# Reformed Church Testimonies



## PointyHaired Calvinist (Mar 24, 2012)

Hey all,

I have recently been reading through "Reformation Principles Exhibited", the RPCNA Testimony, and the UP Confessional Statement of 1925. I don't agree fully with them, but have found them edifying, interesting, and they sound like an excellent idea - put a church statement on topics the Westminster divines did not or could not address. It could solve a lot of arguments over things like FV, evolution, etc. I pretty much agree with the RPCNA Testimony, except its view on EP and its all-but-condemnation of alcohol and tobacco use. (I like the former, haven't touched the latter in a long time.)

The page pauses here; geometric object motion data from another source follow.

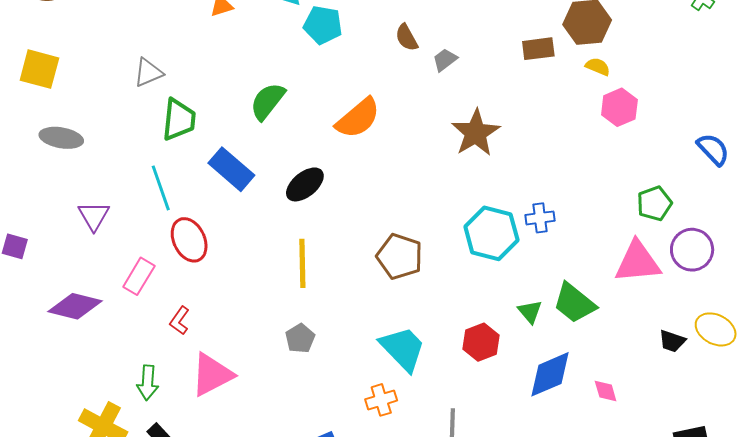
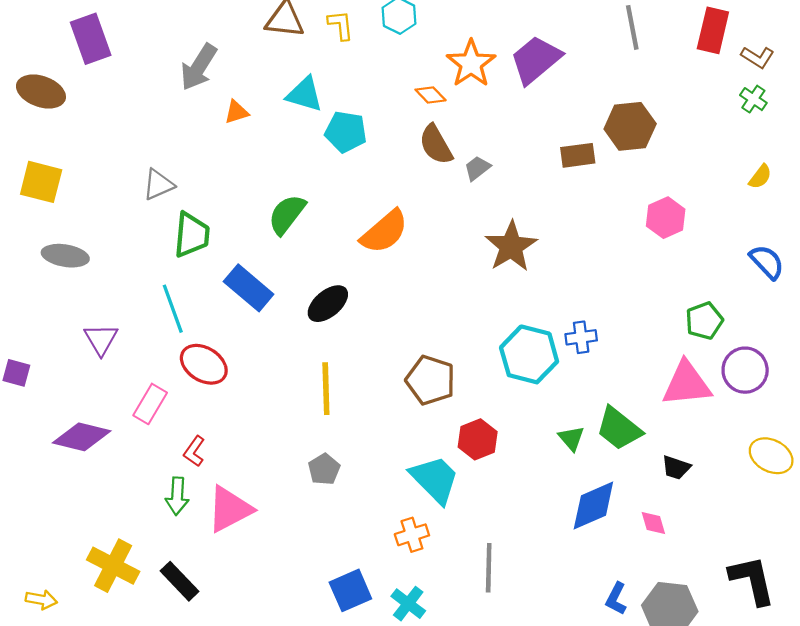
brown semicircle: (407, 38) -> (436, 145), size x1.4
yellow semicircle: (598, 67) -> (760, 177), moved, turned 105
red ellipse: (189, 240) -> (204, 364), turned -33
black trapezoid: (672, 341) -> (676, 468), moved
red hexagon: (481, 342) -> (478, 439), moved
green arrow: (148, 383) -> (177, 496), moved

Has there ever been a move in the ARP, PCA, OPC, or any of the other Reformed bodies to publish as "supplemental" standard similar to this?


----------



## Craig.Scott (Mar 24, 2012)

The Reformed Presbyterian Church of Scotland have a testimony (its not online), it simply affirms the WCF but also says it therefore condemns antithetical doctrines and practice like Easter and Christmas. We hold to the entitety of WCF, ie no additions.







In Christ


----------



## Wayne (Mar 24, 2012)

In the early years of its existence, the United Presbyterian Church of North America (UPCNA) produced something similar, speaking on many subjects then of greatest interest, including a strong pronouncement against slavery (this was issued in 1858 or 1859).


----------